Nigeria has been described as a kleptocracy of ethno-religious and political robber elites in a new book, Nigeria: What Everyone Needs to Know, written by a former United States Ambassador to Nigeria, John Campbell, and former US intelligence community expert on Nigeria, Matthew Page. The book released on July 2,, says Nigeria is caught in a difficult demographic situation made worse by violent ethno-religious sentimentalism. It says government and public officials in Nigeria loot the national treasury at the expense of more than 180 million Nigerians, while President Muhammadu Buhari’s anti-corruption war does very little to check sleaze.
Campbell and Matthew also states that fraudulent enrichment by the political class have increased, despite the administration’s anti-corruption campaign.
According to the book’s introductory page, “However, if Nigeria is a democracy, it is also a kleptocracy, a nation characterised by a type of corruption in which government or public officials seek personal gain at the expense of those being governed. Throughout the post-independence period, wholesale looting of the state by members of the political class has accelerated.

▶ **Data lines**
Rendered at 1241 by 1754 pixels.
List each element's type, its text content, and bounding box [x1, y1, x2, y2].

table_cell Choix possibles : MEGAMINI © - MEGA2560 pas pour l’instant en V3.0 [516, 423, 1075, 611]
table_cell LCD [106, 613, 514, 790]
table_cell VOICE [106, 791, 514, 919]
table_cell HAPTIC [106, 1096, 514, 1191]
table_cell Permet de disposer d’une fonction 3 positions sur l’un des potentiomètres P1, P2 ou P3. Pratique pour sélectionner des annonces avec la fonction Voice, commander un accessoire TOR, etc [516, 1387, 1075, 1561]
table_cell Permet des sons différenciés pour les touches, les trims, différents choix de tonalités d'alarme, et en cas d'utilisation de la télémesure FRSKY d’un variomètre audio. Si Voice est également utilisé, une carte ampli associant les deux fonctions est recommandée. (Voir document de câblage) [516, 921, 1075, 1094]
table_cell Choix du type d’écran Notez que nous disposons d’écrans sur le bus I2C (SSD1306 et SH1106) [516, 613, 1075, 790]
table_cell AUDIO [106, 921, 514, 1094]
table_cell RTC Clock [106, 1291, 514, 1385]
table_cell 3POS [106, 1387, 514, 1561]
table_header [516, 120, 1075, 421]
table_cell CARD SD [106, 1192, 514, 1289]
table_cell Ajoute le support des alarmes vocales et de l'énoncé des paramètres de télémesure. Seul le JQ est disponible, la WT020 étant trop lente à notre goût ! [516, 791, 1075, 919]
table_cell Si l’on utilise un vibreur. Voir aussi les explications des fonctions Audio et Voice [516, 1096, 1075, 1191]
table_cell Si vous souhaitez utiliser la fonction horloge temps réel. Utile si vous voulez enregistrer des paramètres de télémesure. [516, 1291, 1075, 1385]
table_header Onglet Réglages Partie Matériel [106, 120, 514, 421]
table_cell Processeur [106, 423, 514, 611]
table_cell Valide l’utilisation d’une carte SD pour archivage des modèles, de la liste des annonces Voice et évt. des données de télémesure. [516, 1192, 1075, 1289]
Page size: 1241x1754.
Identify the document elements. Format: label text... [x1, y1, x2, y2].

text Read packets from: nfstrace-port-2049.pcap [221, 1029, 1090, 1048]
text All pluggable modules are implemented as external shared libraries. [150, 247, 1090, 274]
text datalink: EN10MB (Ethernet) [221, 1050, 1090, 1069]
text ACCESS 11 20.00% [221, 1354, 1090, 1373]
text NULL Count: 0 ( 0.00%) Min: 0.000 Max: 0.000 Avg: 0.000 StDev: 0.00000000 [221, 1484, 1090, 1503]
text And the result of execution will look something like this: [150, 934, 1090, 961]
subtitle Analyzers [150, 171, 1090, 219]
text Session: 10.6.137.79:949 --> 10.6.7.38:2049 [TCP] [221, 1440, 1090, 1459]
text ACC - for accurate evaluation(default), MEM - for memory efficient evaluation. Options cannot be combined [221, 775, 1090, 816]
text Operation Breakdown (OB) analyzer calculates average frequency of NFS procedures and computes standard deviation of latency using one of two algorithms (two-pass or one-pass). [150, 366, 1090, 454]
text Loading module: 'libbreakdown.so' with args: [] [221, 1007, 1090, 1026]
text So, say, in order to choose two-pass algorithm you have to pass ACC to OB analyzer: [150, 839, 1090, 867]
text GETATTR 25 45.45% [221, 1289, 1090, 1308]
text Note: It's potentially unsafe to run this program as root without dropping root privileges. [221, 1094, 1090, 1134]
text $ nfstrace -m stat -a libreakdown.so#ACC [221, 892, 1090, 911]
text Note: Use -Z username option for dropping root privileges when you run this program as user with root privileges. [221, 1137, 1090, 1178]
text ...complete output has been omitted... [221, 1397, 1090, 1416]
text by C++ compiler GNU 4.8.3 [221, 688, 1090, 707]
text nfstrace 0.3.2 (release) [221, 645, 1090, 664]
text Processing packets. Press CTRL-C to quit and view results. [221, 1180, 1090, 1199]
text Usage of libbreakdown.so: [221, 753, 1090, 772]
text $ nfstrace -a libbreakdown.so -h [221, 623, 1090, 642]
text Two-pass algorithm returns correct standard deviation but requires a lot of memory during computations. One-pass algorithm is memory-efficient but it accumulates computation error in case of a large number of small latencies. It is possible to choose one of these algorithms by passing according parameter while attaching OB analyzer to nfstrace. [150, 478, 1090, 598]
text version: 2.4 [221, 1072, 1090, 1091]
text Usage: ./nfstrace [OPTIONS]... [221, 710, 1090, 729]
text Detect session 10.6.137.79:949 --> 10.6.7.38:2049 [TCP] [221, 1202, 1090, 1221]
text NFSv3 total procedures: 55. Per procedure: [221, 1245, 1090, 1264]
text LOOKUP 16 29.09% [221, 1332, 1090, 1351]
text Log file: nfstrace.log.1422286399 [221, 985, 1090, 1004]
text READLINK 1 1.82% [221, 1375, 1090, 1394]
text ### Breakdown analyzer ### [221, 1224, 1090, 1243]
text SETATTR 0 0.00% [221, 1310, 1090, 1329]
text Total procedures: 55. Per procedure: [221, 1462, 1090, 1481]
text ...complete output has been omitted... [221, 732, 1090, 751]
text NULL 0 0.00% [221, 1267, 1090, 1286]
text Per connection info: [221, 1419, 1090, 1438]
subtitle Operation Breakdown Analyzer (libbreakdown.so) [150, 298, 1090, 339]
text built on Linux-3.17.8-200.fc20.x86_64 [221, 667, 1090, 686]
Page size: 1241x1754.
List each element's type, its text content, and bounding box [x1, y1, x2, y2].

▶ **Exercise objective**
Answer the following questions using the article on the book about Nigeria.
(a) What earlier position does the article attribute to each of the book's two authors?
(b) At the expense of how many Nigerians does the book say officials loot the national treasury?
(c) According to the book's introductory page, what has accelerated throughout the post-independence period?

▶ **Correct answer**
(a) John Campbell is a former United States Ambassador to Nigeria, and Matthew Page is a former US intelligence community expert on Nigeria.
(b) More than 180 million Nigerians.
(c) Wholesale looting of the state by members of the political class.